### EXERCISE OBJECTIVE
Copy out the full passage about Goth identity word for word.

### SELECTED PASSAGE

When you look at the Gothic idiom you find two distinct strains. One can be traced back to Edgar Allan Poe whose loved ones all died of consumption, no wonder fear and sorrow were dominant themes. The other is from Lord Byron which emphasises power and fierce individualism. I preferred the Byronic model to that of Poe, the woe is me life is shit approach.

Take a moment and consider a few concepts that you associate with Goth. Maybe even write them down. I'll wait.

Here are my stream of consciousness associations with Goths: Intelligent, Artistic, Well-mannered, Stylish, Dark, and Individualistic. Look at your list. Now back to mine. Are yours ultimately positive or are they negative? If you are of a Gothic persuasion, what qualities do you want people to also associate with you?

As someone from the Byronic school, I saw Goth as being about power, and yet Goths were among the least powerful of subcultures. Even the hippies had more social influence. Even the rappers had more credibility.

Many of the Goth girls I knew had major issues and some even had one-upmanship discussions over who was more fucked-up. This is not what I would call positive, but the negative stereotypes promoted in music and society may have contributed.

During the late fad of the Noughties my preconceptions were challenged as "Goth" became little more than a subset of rock or punk thanks to Marilyn Manson and the hosts that followed in his wake. This was when I eventual abandoned the Goth tag in favour of the more appropriate "romantic". I found that my associations were different from the most vocal of voices in popular culture despite the fact that they had no idea of what they were talking about in terms of cultural history. They were simply children following the pied pipers of rock.

There was a common view that no real Goth would admit to being one. The word Goth was always seen as an outsider's label not to mention that no one wanted to be branded according to some stereotype. I understand that. We are more than a stereotype. We are more than just part of a group. We are individuals.

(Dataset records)
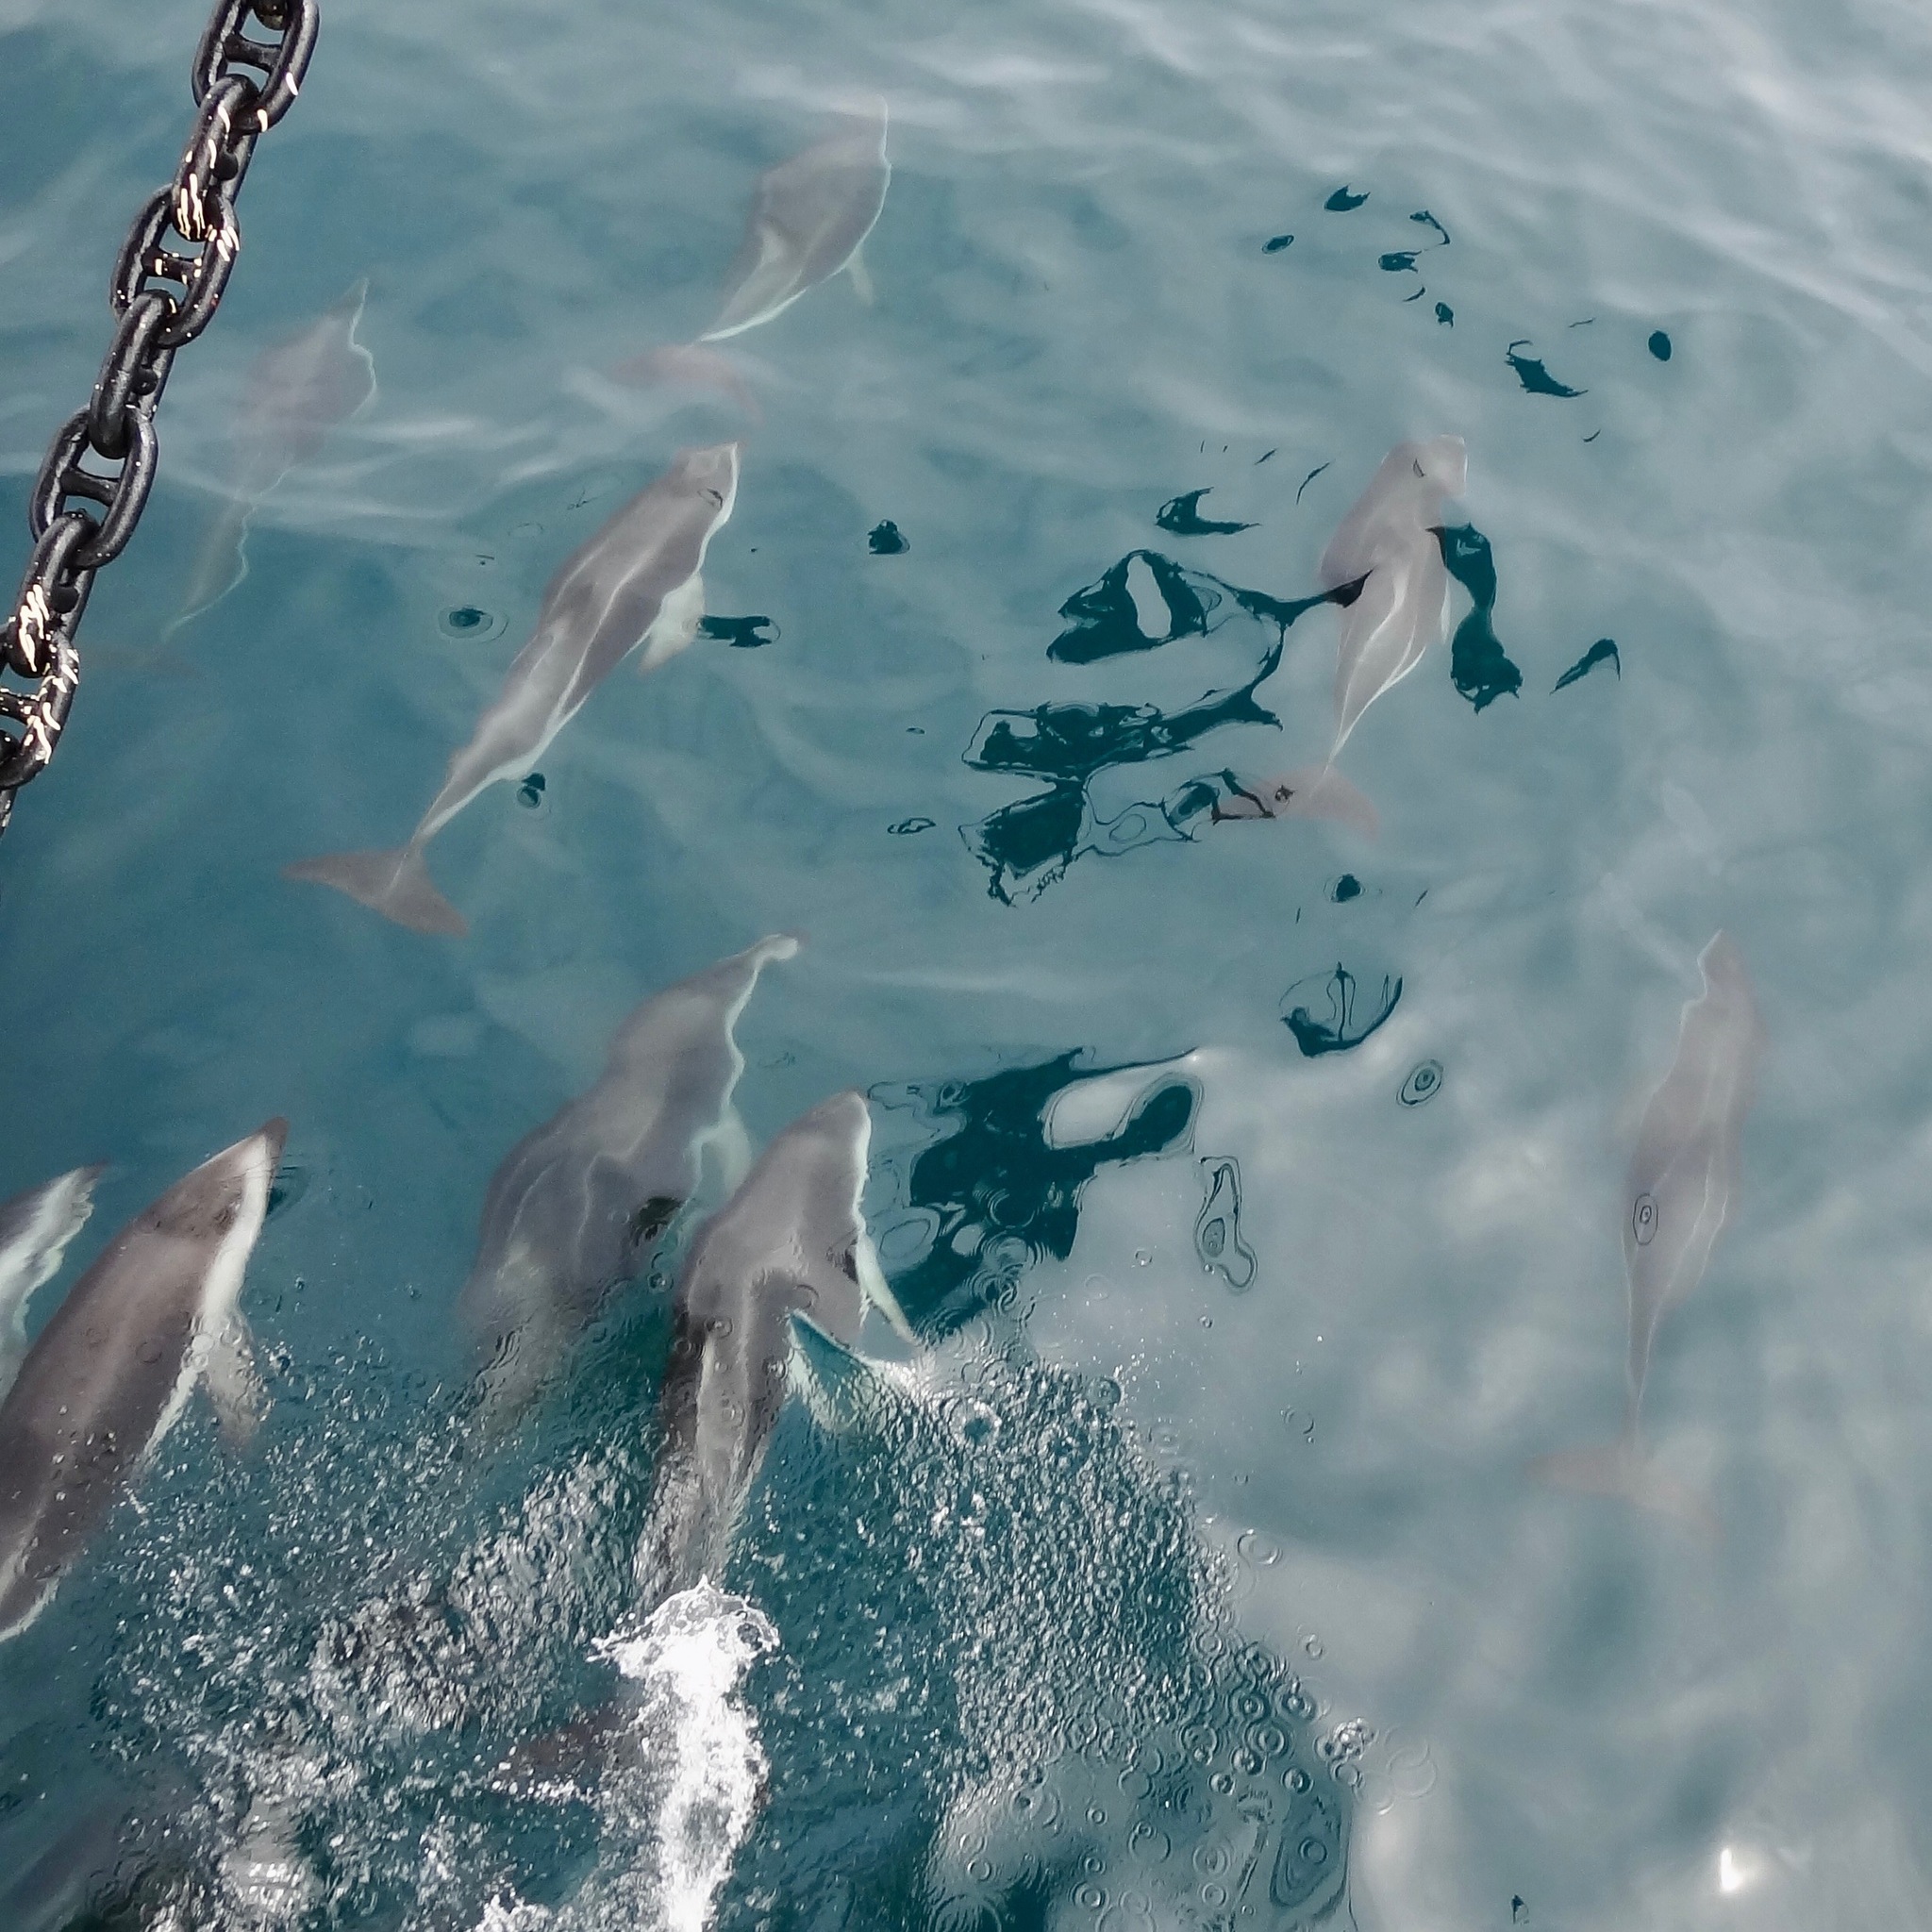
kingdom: Animalia
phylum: Chordata
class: Mammalia
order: Cetacea
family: Delphinidae
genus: Lagenorhynchus
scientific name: Lagenorhynchus obscurus
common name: Dusky dolphin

### COMPLETE OUTPUT
When you look at the Gothic idiom you find two distinct strains. One can be traced back to Edgar Allan Poe whose loved ones all died of consumption, no wonder fear and sorrow were dominant themes. The other is from Lord Byron which emphasises power and fierce individualism. I preferred the Byronic model to that of Poe, the woe is me life is shit approach.

Take a moment and consider a few concepts that you associate with Goth. Maybe even write them down. I'll wait.

Here are my stream of consciousness associations with Goths: Intelligent, Artistic, Well-mannered, Stylish, Dark, and Individualistic. Look at your list. Now back to mine. Are yours ultimately positive or are they negative? If you are of a Gothic persuasion, what qualities do you want people to also associate with you?

As someone from the Byronic school, I saw Goth as being about power, and yet Goths were among the least powerful of subcultures. Even the hippies had more social influence. Even the rappers had more credibility.

Many of the Goth girls I knew had major issues and some even had one-upmanship discussions over who was more fucked-up. This is not what I would call positive, but the negative stereotypes promoted in music and society may have contributed.

During the late fad of the Noughties my preconceptions were challenged as "Goth" became little more than a subset of rock or punk thanks to Marilyn Manson and the hosts that followed in his wake. This was when I eventual abandoned the Goth tag in favour of the more appropriate "romantic". I found that my associations were different from the most vocal of voices in popular culture despite the fact that they had no idea of what they were talking about in terms of cultural history. They were simply children following the pied pipers of rock.

There was a common view that no real Goth would admit to being one. The word Goth was always seen as an outsider's label not to mention that no one wanted to be branded according to some stereotype. I understand that. We are more than a stereotype. We are more than just part of a group. We are individuals.